Voilà longtemps que Caleb n’avait pas écrit de notes journalières. Ce rituel qu’il mettait un point d’honneur à entretenir au quotidien autrefois avait subit les affres de son inaptitude passée à faire ce qui devait être fait.
Sa main gantée parcourt les lignes sibyllines pour le commun des démons.

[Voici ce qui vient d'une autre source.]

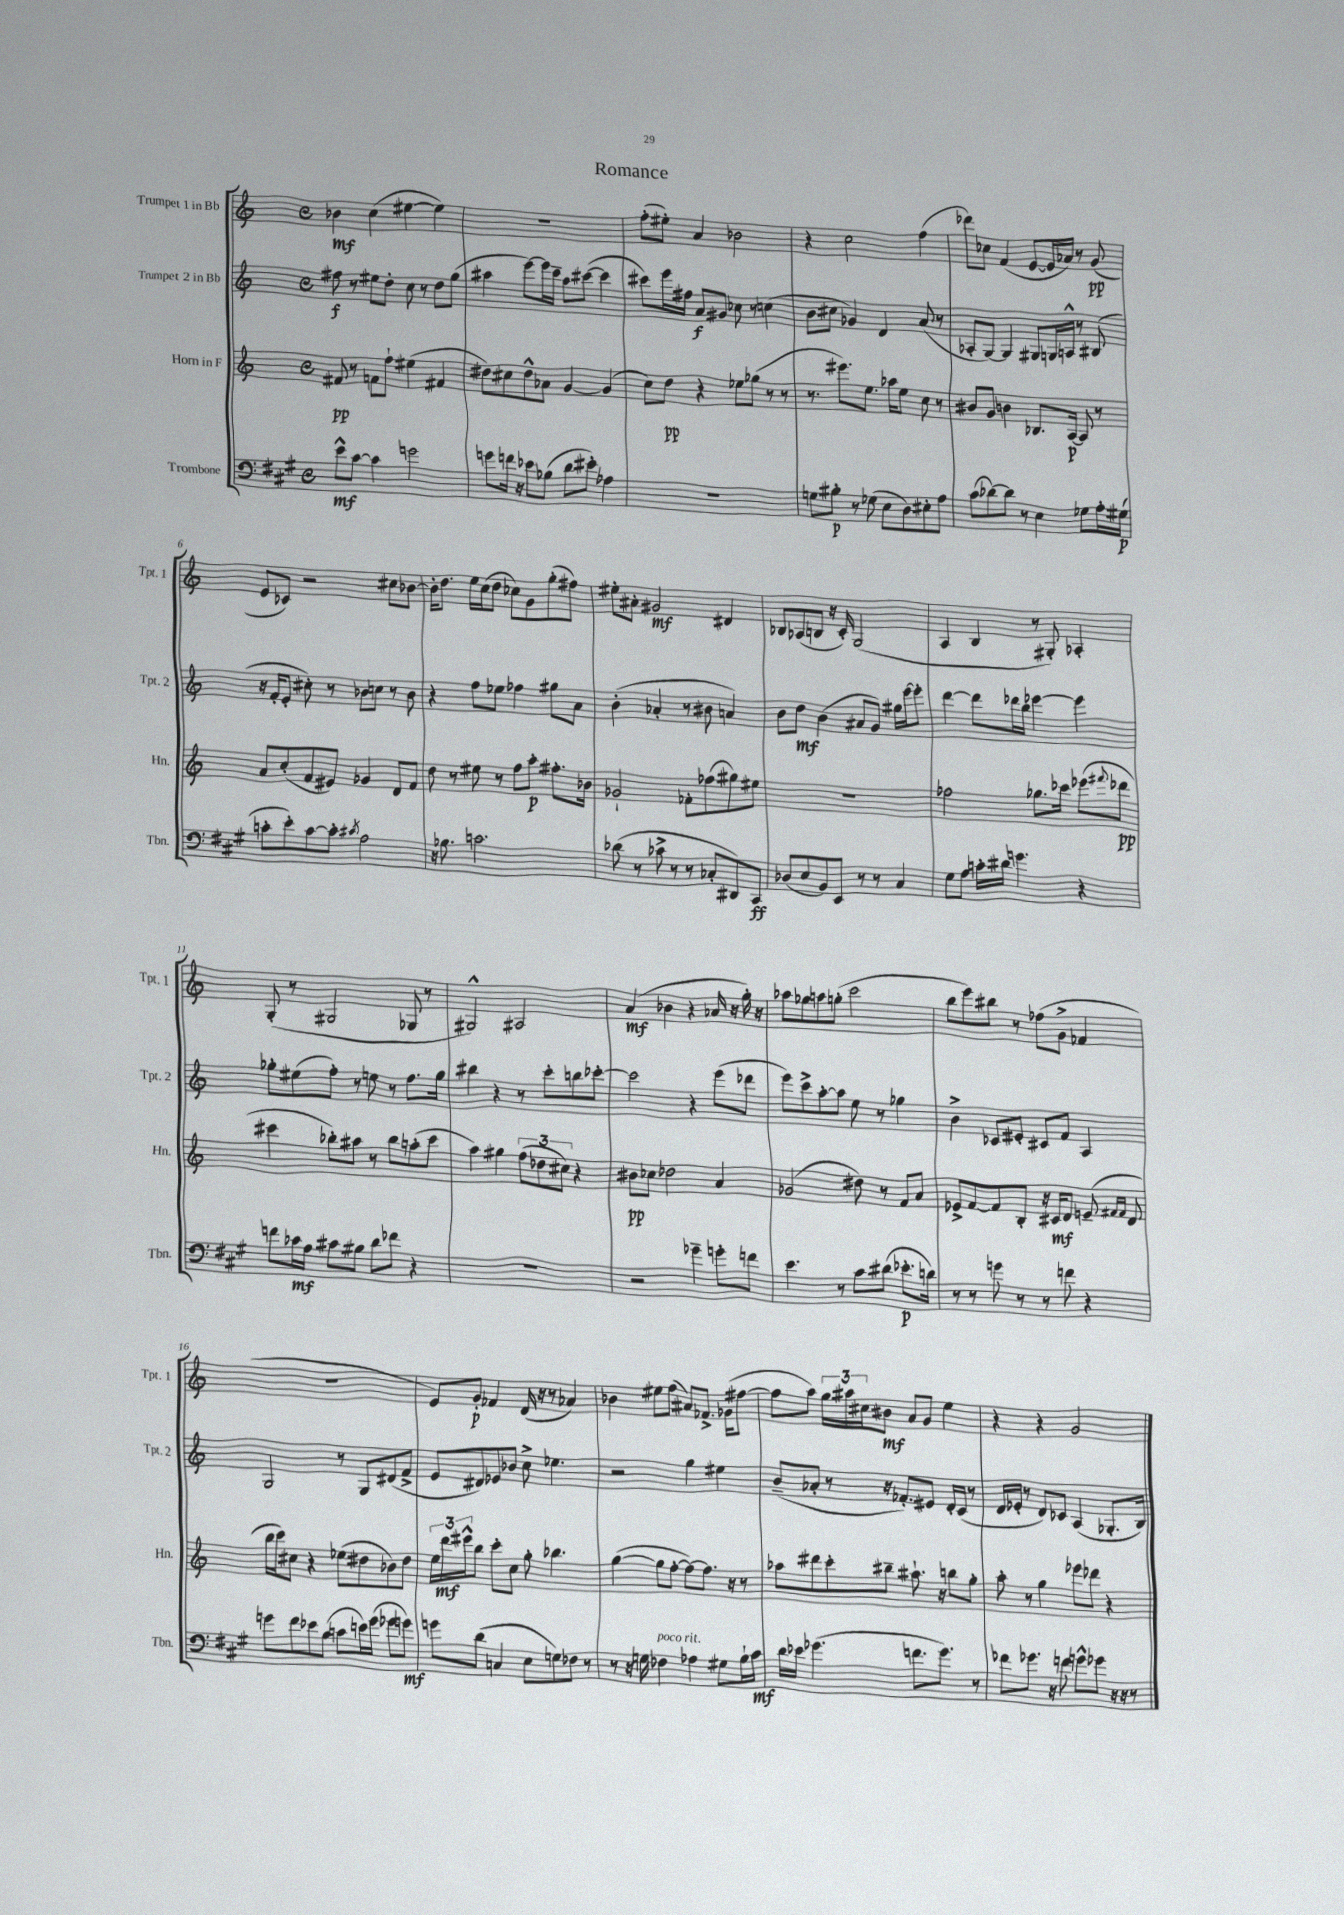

**kern	**kern	**kern	**kern
*staff4	*staff3	*staff2	*staff1
*clefF4	*clefG2	*clefG2	*clefG2
*k[f#c#g#]	*k[]	*k[]	*k[]
*M4/4	*M4/4	*M4/4	*M4/4
*met(c)	*met(c)	*met(c)	*met(c)
8e^^\L	8f#/	8ff#\	4b-\
[8c#\J	8r	8r	.
4c#\]	8f\L	8ee#\L	(4cc\
.	8ff`\J	8dd'\J	.
2g\	(4ee#\	8cc\	[4ee#\
.	.	8r	.
.	4f#/	8dd\L	4ee#\])
.	.	(8gg\J	.
=	=	=	=
8g\L	8dd#\L)	4aa#\	1r
16f\Jk	8cc#\	.	.
16r	.	.	.
8e-\L	8dd#^^\	[8eee\L)	.
(8B-\J	8a-\J	16eee\]L	.
.	.	16ccc~\JJ	.
8d\L	[4g/	8aa#\L	.
8e#'\J)	.	([8ccc#\J	.
4A-\	(4g/]	4ccc#\]	.
=	=	=	=
1r	8cc\L)	8ccc#\L)	(8ff'\L
.	8dd\J	16eee\L	8ee#'\J)
.	.	16ff#\JJ	.
.	4r	8a/L	4a/
.	.	8g#/J	.
.	8ee-\L	8cc-\	2b-\
.	(8gg-\J	8r	.
.	8r	(4cc\	.
.	8r	.	.
=	=	=	=
8G\L	8.r	8b\L	4r
8B#'\J	.	8cc#\J	.
.	8.eee#\L)	.	.
8r	.	4g-/)	2cc\
(8G-\	8.ee\J	.	.
8E\L	.	4d/	.
.	16aa-\LK	.	.
8D\)	8ee\J	.	.
8E#'\	8cc\	(8a/	(4ff\
8A\J	8r	8r	.
=	=	=	=
(8c#\L	8b#/L	8A-'/L	8ddd-\L)
[8d-\)	8g/J	[8G/J)	8cc-\J
8d-\]J	4b\	4G/]	(4f/
8r	.	.	.
4E\	8.B-/L	8G#/L	[8e/L
.	.	16G/L	16e/]L
.	[16A/Jk	16A^^/JJ	16a-/JJ)
8G-\L	8A/]	8r	8r
16A'\L	8r	(8B#/	(8g/
(16G#\JJ	.	.	.
=	=	=	=
8c'\L	8a/L	16r	8e/L
.	.	16f'/LK	.
8e'\)	(8cc'/	8e'/J	8c-/J)
[8c\	8f/	8cc#'\)	2r
8c'\]J	8e#/J)	8r	.
8qc#/	.	.	.
2A\	4g-/	8b-\L	.
.	.	8cc\J	.
.	8d/L	8r	8cc#\L
.	8f/J	8b-\	[8b-\J
=	=	=	=
16r	8dd\	4r	16b-'\]LK
8.B-\	.	.	8.dd\J
.	8r	.	.
2.c\	8ee#\	8ff\L	16ee\LL
.	.	.	(16cc\J
.	8r	8ee-\J	8dd\J
.	8ff\L	4ff-\	8cc-\L)
.	8aa'\J	.	8g\
.	8.ff#'\L	8gg#\L	(8gg'\
.	.	8a\J	8ff#\J)
.	16b-\Jk	.	.
=	=	=	=
(8d-\	2g-`/	(4b'\	8ee#'\L
8r	.	.	8a#'\J
8c-^\	.	4a-'/	2g#/
8r	.	.	.
8r	8f-'\L	8r	.
8C-'/L	(8ff-\	8b#\	.
8DD#/)	8gg#\)	4a/)	4d#/
8CC#/J	8ee#\J	.	.
=	=	=	=
(8D-/L	1r	8b\L	8B-/L
8E/	.	8dd\J	(8A-/
8BB/)	.	(4b\	8B/J
8EE/J	.	.	16r
.	.	.	16c'/)
8r	.	8a#/L	(2G/
8r	.	8g/J)	.
4C#/	.	16gg#\LL	.
.	.	[16eee\J	.
.	.	8eee'\]J	.
=	=	=	=
8G#\L	2ff-\	[4ddd\	4A/
8A\J	.	.	.
16c'\LL	.	8ddd\]L	4B/
16d#\JJ	.	.	.
4.g\	.	16ddd-\L	.
.	.	16bb\JJ	.
.	8.gg-\L	[4eee-\	8r
.	.	.	8G#'/)
.	16ccc-\Jk	.	.
4r	(8eee-\L	4eee-\]	4A-'/
.	8qqfff#/	.	.
.	8ddd-\J	.	.
=	=	=	=
8f\L	4ccc#\	8gg-'\L	(8G'/
16c-\L	.	(8ee#\	8r
16A\JJ	.	.	.
8c#\L	8bb-'\L)	8ff'\J)	2G#/
8B#\J	8aa#\J	8r	.
8d\L	8r	8ee\	.
8f-\J	8bb-\L	8r	.
4r	(8aa'\	8.ff\L	8G-/
.	8ccc#\J	.	8r
.	.	16gg-\Jk	.
=	=	=	=
1r	4aa\)	4bb#\	2G#^^/)
.	4gg#\	4r	.
.	(12ff\L	8r	2A#/
.	12dd-\	.	.
.	.	8ccc'\L	.
.	12cc#\J)	.	.
.	4r	8bb\	.
.	.	[8ccc-'\J	.
=	=	=	=
2r	8b#\L	2ccc-\]	(4a/
.	8cc-\J	.	.
.	2dd-\	.	4b-\
4g-~\	.	4r	4r
8g'\L	4a/	(8eee\L	16a-/
.	.	.	16r
8f\J	.	8ddd-\J	16gg'\)
.	.	.	16r
=	=	=	=
4.e\	(2g-/	8eee\L)	8aa-\L
.	.	8ccc^\	8gg-\
.	.	[8aa'\	8aa\
8r	.	8aa\]J	(8gg'\J
8c#\L	8dd#\)	8ee\	2ccc\
(8d#\J	8r	8r	.
8.e-'\L	8f/L	4gg-\	.
.	8a/J	.	.
16d\Jk)	.	.	.
=	=	=	=
8r	8e-^/L	4b^\	8bb\L
8r	[8f/	.	8eee\)
8g\	8f/]	8c-/L	8bb#\J
8r	8B'/J	8e#'/J	8r
8r	16r	8c#/L	(8ff-\L
.	16c#/LK	.	.
8f\	8d/J	8f/J	8g^\J
4r	(8e~/	4A/	4f-/
.	16qqf#/LL	.	.
.	16qqf#/JJ	.	.
.	8d/	.	.
=	=	=	=
8g\L	16bb\LL	2G/	1r
.	16ccc\J)	.	.
8f#\	8cc#\J	.	.
8e-\	4r	.	.
(8B\J	.	.	.
8c\L	(8ee-\L	8r	.
16e\L)	8dd#\	8G/L	.
(16g\JJ	.	.	.
8g-\L	8b-\)	(8d#/	.
8g\J)	8dd#\J	8f^/J	.
=	=	=	=
8g\L	24ee\LL	8e/L	8e/L)
.	24ddd\	.	.
.	24eee#^^\J	.	.
(8d\J	8bb\J	8d#/)	8g'/J
4C/	8ccc'\L	8e-/	4f-/
.	8cc\J	8b-/J	.
8E\L	8gg'\	8cc^\	(16d/
.	.	.	16r
8G\)	4.bb-\	4.ee-\	8r
8F-\J	.	.	4a-/)
8r	.	.	.
=	=	=	=
8r	([4gg\	2r	4b-\
16r	.	.	.
16G\	.	.	.
4F-\	8gg\]L	.	8ee#\L
.	[8ff'\J	.	(8ff\J
4A-\	8ff\_L)	4gg\	8a#/L)
.	8.ff\]J	.	8.f-^/J
8G#\L	.	4ee#\	.
.	16r	.	(16g-\LK
16B`\L	8r	.	[8ff#\J
16c#\JJ	.	.	.
=	=	=	=
16d\LL	8aa-\L	(8b~/L	8ff#\]L
16e-\JJ	.	.	.
(4.g-\	8ddd#\	8a-'/J	8aa\J)
.	8ccc'\	8r	24gg\LL
.	.	.	24aa#\
.	.	.	24cc#\J
.	8bb#~\J	16r	8b#\J
.	.	8.f-'/L)	.
8.f\L	8.aa#`\	.	8a/L
.	.	8e#/J	8g/J
8.g-\J)	16r	.	.
.	8bb\L	16d'/LL	4ee\
.	.	(16c/JJ	.
8r	8gg'\J	8r	.
=	=	=	=
8f-\L	8aa'\	16d/LL	4r
.	.	16e-'/JJ	.
8.g-\J	8r	8r	.
.	4gg\	8d/L)	4r
16r	.	.	.
8f\	.	8c-/J	.
8g^^\L	8eee-\L	(4A/	2g/
8g-\J	8ddd-\J	.	.
16r	4r	8.G-'/L	.
16r	.	.	.
8r	.	.	.
.	.	16B/Jk)	.
==	==	==	==
*-	*-	*-	*-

« Ce soir marque la fin d’une époque. Il va me falloir confronter mon prince. Maudite soit mon inattention. Maudit soit-il, ce traître dont il me faut encore taire le nom.
Ce soir, je sombre dans l’oubli.
Abigail a peur, elle est venue se lover contre moi, tremblante en me disant qu’elle ne voulait pas faire face à tout cela.
La loge doit s’éteindre.
Mais je le jure sur ce cœur qui me sera arraché, elle renaîtra.
La loge sanglante et ses rois domineront de nouveau les marches ténébreuses.
Mon Geôlier arrive. »
Caleb exhale un nuage de fumée noire.
Il n’y a ni nostalgie, ni rancœur en lui. Il fait le constat d’une décennie dans l’oubli et d’une misérable réincarnation.
« elle renaîtra. » Ces mots lui arrache violemment un demi sourire sincère. Sauvage et emporté, au diapason du tic-tac qui s’accélère dans sa poitrine.
Alors il fait courir sa plume sur la page antique.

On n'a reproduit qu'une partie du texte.